> [TASK STATEMENT]: Would you return, word for word, the lines of the data below from the line with "journal=CER&page=articl" through the line with "Портал по вопросам признания", and no others?

> [TASK MATERIAL]:
^^^^

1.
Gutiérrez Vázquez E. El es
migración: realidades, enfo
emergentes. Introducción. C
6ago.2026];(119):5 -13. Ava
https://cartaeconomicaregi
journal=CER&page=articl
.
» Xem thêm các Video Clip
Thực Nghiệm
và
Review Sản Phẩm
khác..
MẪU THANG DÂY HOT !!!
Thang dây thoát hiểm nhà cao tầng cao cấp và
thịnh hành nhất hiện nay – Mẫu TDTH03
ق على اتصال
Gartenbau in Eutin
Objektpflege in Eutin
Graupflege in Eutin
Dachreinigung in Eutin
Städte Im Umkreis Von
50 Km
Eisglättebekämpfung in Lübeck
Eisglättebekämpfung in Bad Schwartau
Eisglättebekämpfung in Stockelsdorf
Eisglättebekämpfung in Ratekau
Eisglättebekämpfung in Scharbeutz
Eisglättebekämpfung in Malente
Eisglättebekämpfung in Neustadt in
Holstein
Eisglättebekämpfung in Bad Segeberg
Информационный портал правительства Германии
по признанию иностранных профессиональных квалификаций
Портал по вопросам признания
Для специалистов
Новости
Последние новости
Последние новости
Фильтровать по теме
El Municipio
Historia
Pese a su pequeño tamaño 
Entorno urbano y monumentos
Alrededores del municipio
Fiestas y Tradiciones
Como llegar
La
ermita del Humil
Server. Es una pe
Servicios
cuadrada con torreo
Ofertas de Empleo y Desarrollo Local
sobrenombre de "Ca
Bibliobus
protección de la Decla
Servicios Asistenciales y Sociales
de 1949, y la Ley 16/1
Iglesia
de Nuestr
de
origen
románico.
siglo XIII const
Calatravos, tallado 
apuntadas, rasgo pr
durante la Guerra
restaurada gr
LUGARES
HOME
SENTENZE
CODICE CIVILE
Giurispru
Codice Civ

^^^^

> [ANSWER FOR THE TASK]:
journal=CER&page=articl
.
» Xem thêm các Video Clip
Thực Nghiệm
và
Review Sản Phẩm
khác..
MẪU THANG DÂY HOT !!!
Thang dây thoát hiểm nhà cao tầng cao cấp và
thịnh hành nhất hiện nay – Mẫu TDTH03
ق على اتصال
Gartenbau in Eutin
Objektpflege in Eutin
Graupflege in Eutin
Dachreinigung in Eutin
Städte Im Umkreis Von
50 Km
Eisglättebekämpfung in Lübeck
Eisglättebekämpfung in Bad Schwartau
Eisglättebekämpfung in Stockelsdorf
Eisglättebekämpfung in Ratekau
Eisglättebekämpfung in Scharbeutz
Eisglättebekämpfung in Malente
Eisglättebekämpfung in Neustadt in
Holstein
Eisglättebekämpfung in Bad Segeberg
Информационный портал правительства Германии
по признанию иностранных профессиональных квалификаций
Портал по вопросам признания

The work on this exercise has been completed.